Tuesday, November 3, 2009


The first of the Reformers profiled in Julia McNair Wright's collection of biographies for young people, recently republished by Master Poole Publishing as A Children's Lives of the Reformers, is George Wishart (c. 1513-1546).

She writes (p. 8) that he "has been remembered for his goodness...It is a very beautiful thing to be remembered for goodness. In those days he was called GEORGE WISE-HEART, and he had indeed a wise heart -- a heart that was wise to choose the love and service of God before anything else."

Although there is uncertainty about the origin of his surname, he was certainly called Wise-heart by contemporaries, and the name fits the man. John Knox referred to him as "that notable Instrument of God, Mr. George Wiseheart" (Historie of the Reformatioun Within the Realm of Scotland (1732), p. 65); George Buchanan called him "Doctor Sophocardius."
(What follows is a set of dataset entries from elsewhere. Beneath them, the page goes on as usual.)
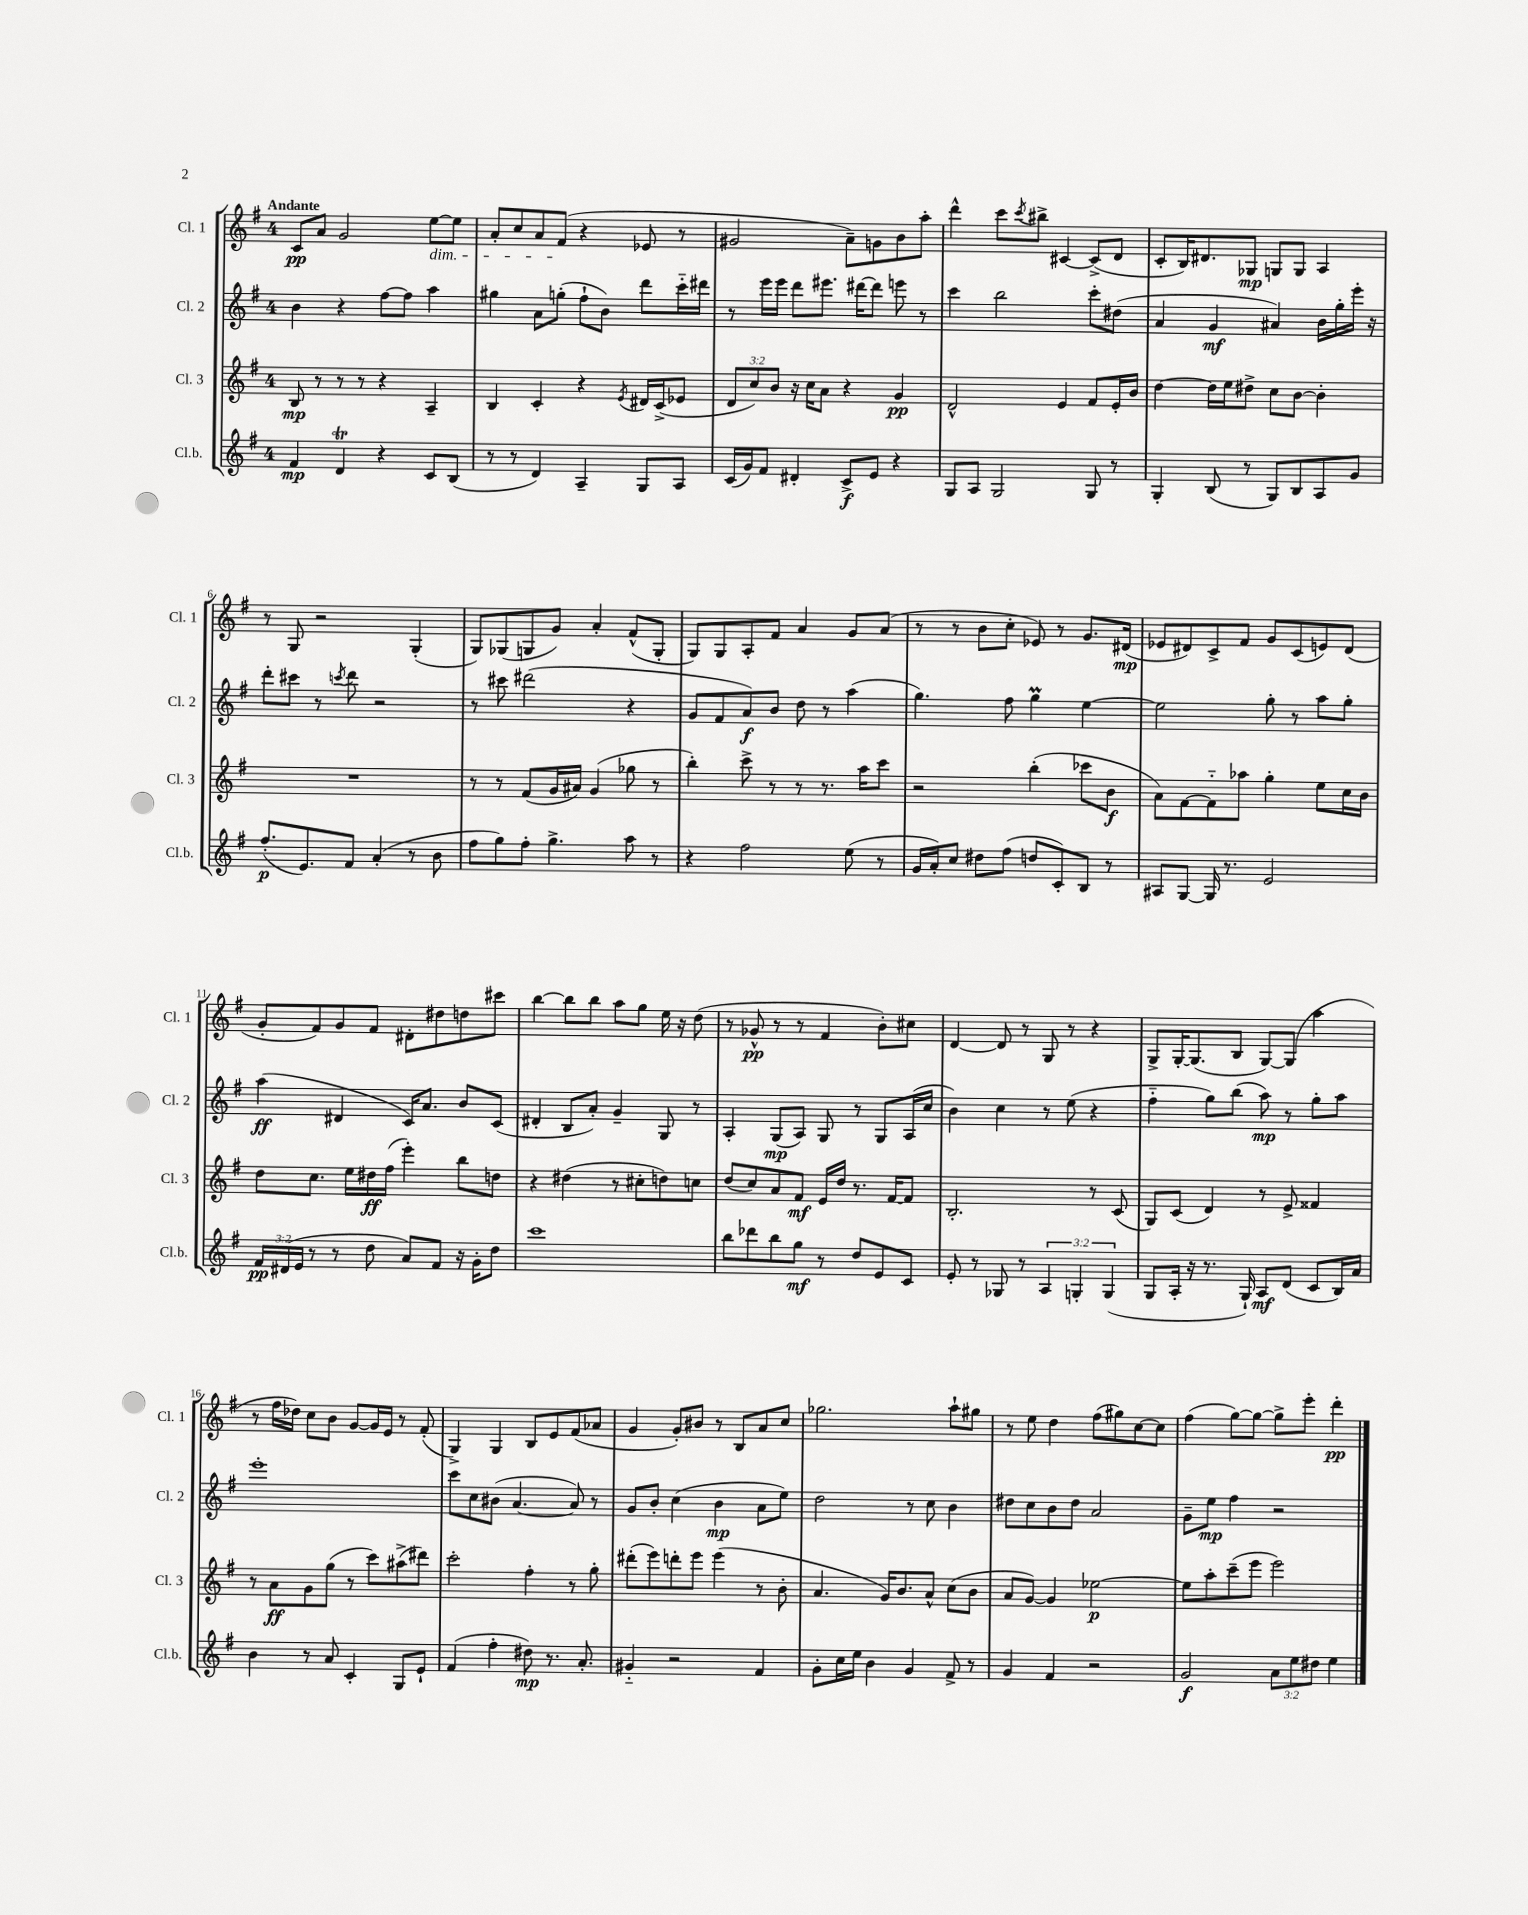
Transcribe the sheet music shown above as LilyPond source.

<<
\new StaffGroup <<
\new Staff = "s0" \with { instrumentName = "Cl. 1" shortInstrumentName = "Cl. 1" } {
    \clef treble \key g \major \once \override Staff.TimeSignature.style = #'single-digit \time 4/4 \tempo "Andante"
    c'8\pp a'8 g'2 e''8~\dim e''8 |
    a'8-. c''8 a'8 fis'8\!( r4 ees'8 r8 |
    gis'2 a'8--) g'8 b'8 a''8-. |
    d'''4-^ c'''8 \acciaccatura { c'''8 } bis''8-> cis'4~ cis'8->( d'8 |
    c'8-. b16) dis'8. ges8\mp g8 g8 a4 |
    r8 g8 r2 g4-.( |
    g8) ges8( g8 g'8) a'4-. fis'8-^( g8-. |
    g8) g8 a8-. fis'8 a'4 g'8 a'8( |
    r8 r8 b'8 c''8-. ees'8) r8 g'8. dis'16\mp( |
    ees'8 dis'8) c'8-> fis'8 g'8 c'8( e'8) dis'8( |
    g'8-. fis'8) g'8 fis'8 dis'8-. dis''8 d''8 cis'''8 |
    b''4~ b''8 b''8 a''8 g''8 e''16 r16 d''8( |
    r8 ges'8-^\pp r8 r8 fis'4 b'8-.) cis''8 |
    d'4~ d'8 r8 g8 r8 r4 |
    g8-> g16~-. g8.( b8 g8~) g8( a''4 |
    r8 fis''16 des''16) c''8 b'8 g'8~ g'16 e'16 r8 fis'8-.( |
    g4->) g4 b8 e'8 fis'8( aes'8 |
    g'4 g'8-.) bis'8 r8 b8 a'8 c''8 |
    ges''2. a''8-! gis''8 |
    r8 e''8 d''4 fis''8( gis''8) c''8~ c''8 |
    fis''4( g''8~) g''8~ g''8-> e'''8-. d'''4-.\pp \bar "|." |
}
\new Staff = "s1" \with { instrumentName = "Cl. 2" shortInstrumentName = "Cl. 2" } {
    \clef treble \key g \major \once \override Staff.TimeSignature.style = #'single-digit \time 4/4
    b'4 r4 fis''8~ fis''8 a''4 |
    gis''4 a'8 g''8-.( fis''8-! b'8) d'''8 c'''16-_ dis'''16 |
    r8 e'''16 e'''16 d'''8 eis'''8. dis'''16~ dis'''8 e'''8 r8 |
    c'''4 b''2 c'''8-. dis''8( |
    a'4 g'4\mf ais'4) b'16 g''16-. e'''16-. r16 |
    d'''8-. cis'''8 r8 \acciaccatura { c'''8 } d'''8 r2 |
    r8 cis'''8 dis'''2( r4 |
    g'8 fis'8 a'8\f) b'8 d''8 r8 a''4( |
    g''4.) fis''8 g''4\prall e''4~ |
    e''2 g''8-. r8 a''8 g''8-. |
    a''4\ff( dis'4 c'16) a'8. b'8 c'8( |
    dis'4-. b8 a'8-.) g'4-- g8 r8 |
    a4-. g8\mp( a8) g8 r8 g8 a16( c''16 |
    b'4) c''4 r8 e''8( r4 |
    fis''4-_ g''8) b''8( a''8\mp) r8 g''8-. a''8 |
    e'''1-. |
    c'''8 c''8 bis'8( a'4.~ a'8) r8 |
    g'8 b'8-. c''4( b'4\mp a'8 e''8) |
    d''2 r8 c''8 b'4 |
    dis''8 c''8 b'8 dis''8 a'2 |
    g'8-- e''8\mp fis''4 r2 \bar "|." |
}
\new Staff = "s2" \with { instrumentName = "Cl. 3" shortInstrumentName = "Cl. 3" } {
    \clef treble \key g \major \once \override Staff.TimeSignature.style = #'single-digit \time 4/4 \override Staff.TupletNumber.text = #tuplet-number::calc-fraction-text
    b8\mp r8 r8 r8 r4 a4-- |
    b4 c'4-. r4 \acciaccatura { e'8 } dis'16 c'16->( ees'8 |
    \tuplet 3/2 { d'8 c''8) b'8 } r16 c''16 a'8 r4 g'4\pp |
    d'2-^ e'4 fis'8 e'16-. b'16 |
    d''4~ d''16 e''16 dis''8-> c''8 b'8~ b'4-. |
    R1 |
    r8 r8 fis'8( g'16 ais'16) g'4( ges''8 r8 |
    b''4-.) c'''8-> r8 r8 r8. a''16 c'''8 |
    r2 b''4-.( ces'''8 b'8\f |
    a'8) fis'8~ fis'8-_ aes''8 g''4-. e''8 c''16 b'16 |
    d''8 c''8. e''16 dis''16\ff fis''16( e'''4-.) b''8 d''8 |
    r4 dis''4( r8 cis''8-. d''8) c''8 |
    d''8( c''8) a'8 fis'8\mf e'16 d''16 r8. fis'16~ fis'8 |
    b2.-. r8 c'8( |
    g8) c'8( d'4) r8 e'8-> fisis'4 |
    r8 a'8\ff g'8 g''8( r8 c'''8) ais''8->( dis'''8) |
    c'''2-. fis''4-. r8 g''8-. |
    dis'''8-.( e'''8) d'''8-. e'''8 e'''4( r8 b'8-. |
    a'4. g'16) b'8. a'8-^ c''8( b'8 |
    a'8 g'8~) g'4 ees''2~\p |
    ees''8 a''8-. c'''8--( e'''8 e'''2) \bar "|." |
}
\new Staff = "s3" \with { instrumentName = "Cl.b." shortInstrumentName = "Cl.b." } {
    \clef treble \key g \major \once \override Staff.TimeSignature.style = #'single-digit \time 4/4 \override Staff.TupletNumber.text = #tuplet-number::calc-fraction-text
    fis'4\mp d'4\trill r4 c'8 b8( |
    r8 r8 d'4) a4-- g8 a8 |
    c'16( g'16) fis'8 dis'4-. c'8->\f e'8 r4 |
    g8 a8 g2 g8 r8 |
    g4-. b8( r8 g8) b8 a8 g'8 |
    fis''8.-.\p( e'8.) fis'8 a'4-.( r8 b'8 |
    fis''8 g''8) fis''8-. g''4.-> a''8 r8 |
    r4 fis''2 e''8( r8 |
    g'16 a'16-.) c''8 dis''8 fis''8( d''8 c'8-.) b8 r8 |
    ais8 g8~ g16 r8. e'2 |
    \tuplet 3/2 { fis'16\pp dis'16( e'16 } r8 r8 d''8 a'8) fis'8 r16 g'16-. d''8 |
    c'''1 |
    b''8 des'''8 b''8 g''8\mf r8 d''8 e'8 c'8 |
    e'8-. r8 ges8 r8 \tuplet 3/2 { a4 g4-. g4( } |
    g8 a16-. r16 r8. g16-!) a8\mf d'8( c'8 b16) a'16 |
    b'4 r8 a'8 c'4-. g8 e'8-! |
    fis'4( fis''4-. dis''8\mp) r8. a'8.-. |
    gis'4-_ r2 fis'4 |
    g'8-. c''16 e''16 b'4 g'4 fis'8-> r8 |
    g'4 fis'4 r2 |
    g'2\f \tuplet 3/2 { a'8 e''8 dis''8 } e''4 \bar "|." |
}
>>
>>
He lived and died boldly for Christ. Mrs. Wright takes us through the trials, adversities and adventures of a man who "dared to tell the truth" (p. 15). From how he dressed to what he preached, we learn of a man who dedicated his life to living for God no matter what the cost.

The lesson she imparts to readers young and old (p. 41) is that:

From George Wishart we can learn to fear nothing but sin, to return good for evil, and to be faithful to truth even unto death, when we shall have crown of everlasting life.


  1. Thanks Andrew. That sounds like an interesting book. When you say for young people, what age range is it aimed at? I have two boys (10/12) who are not readers but I try to read as much as possible to them.

  2. Ruby, This set of biographies was written in the 1870's so the target audience was probably younger then than it would be if it was written today. But I think it is designed generally for ages 7-13. Some words may require parental explanation, but it will depend largely on the child. I think your boys would likely appreciate this book. Blessings, sister!